Exercise data:
============================================================

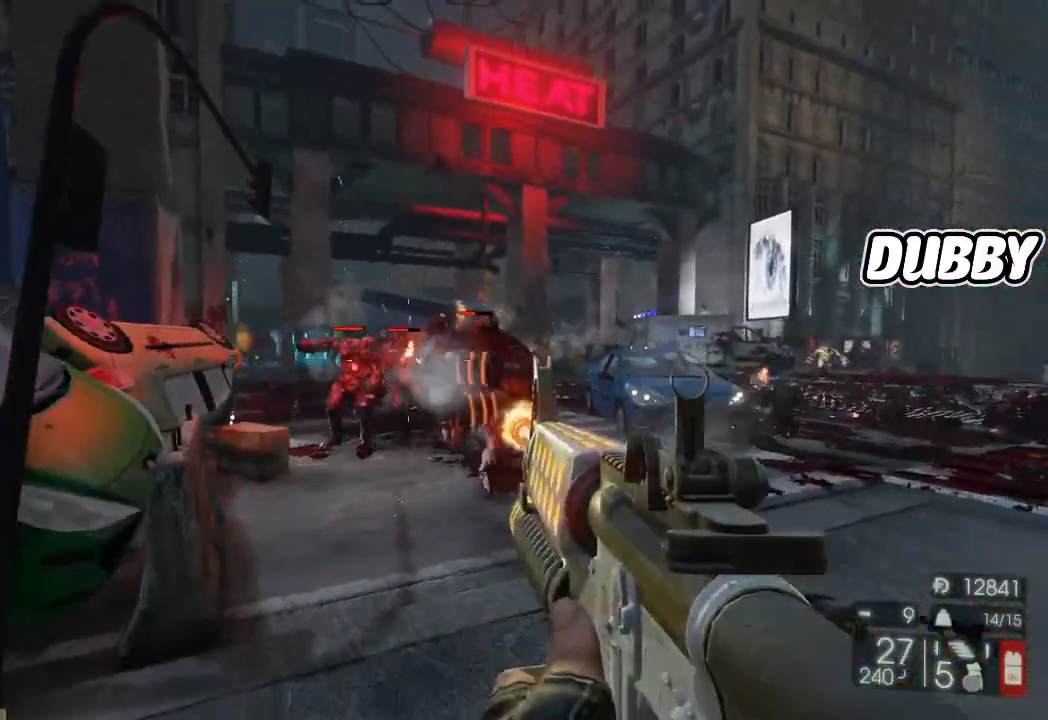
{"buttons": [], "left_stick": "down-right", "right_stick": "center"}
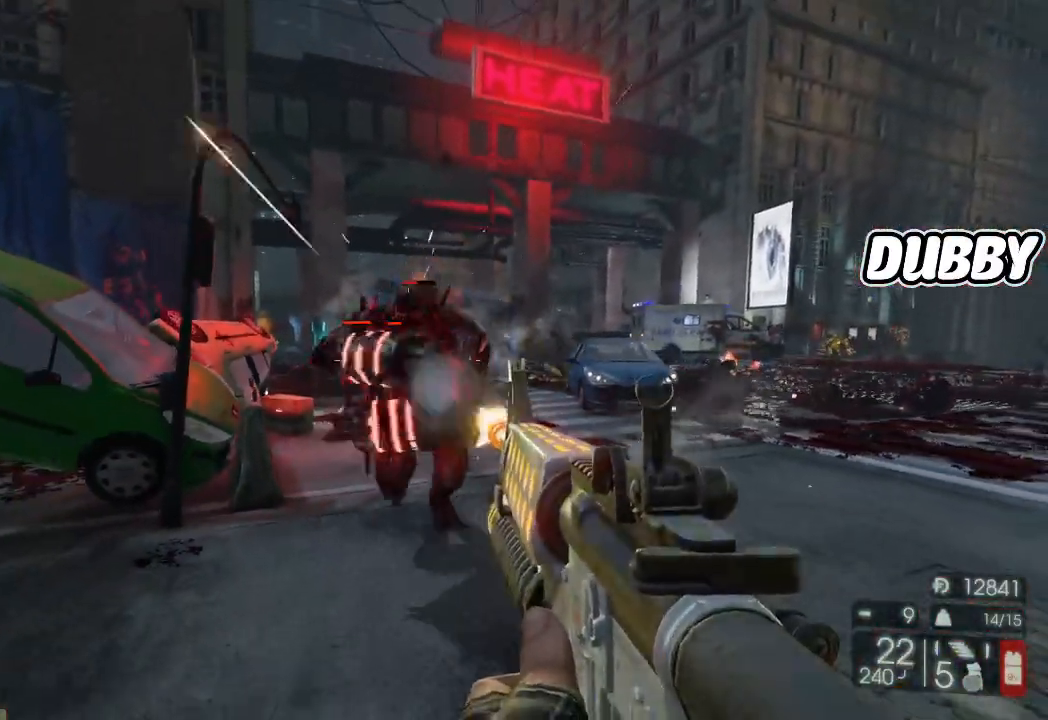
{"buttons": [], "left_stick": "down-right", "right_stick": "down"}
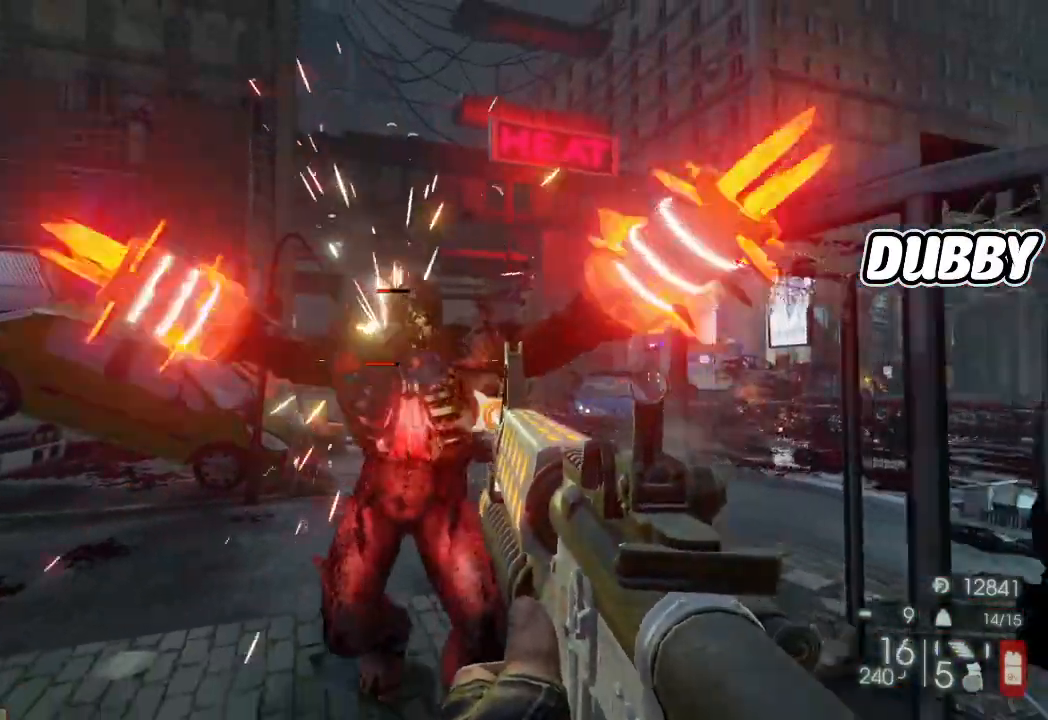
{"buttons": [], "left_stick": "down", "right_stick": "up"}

============================================================

Problem details:
Go through the data and return every word of it verbatim, leaving out the pictures.

Task response:
{"buttons": [], "left_stick": "down-right", "right_stick": "center"}
{"buttons": [], "left_stick": "down-right", "right_stick": "down"}
{"buttons": [], "left_stick": "down", "right_stick": "up"}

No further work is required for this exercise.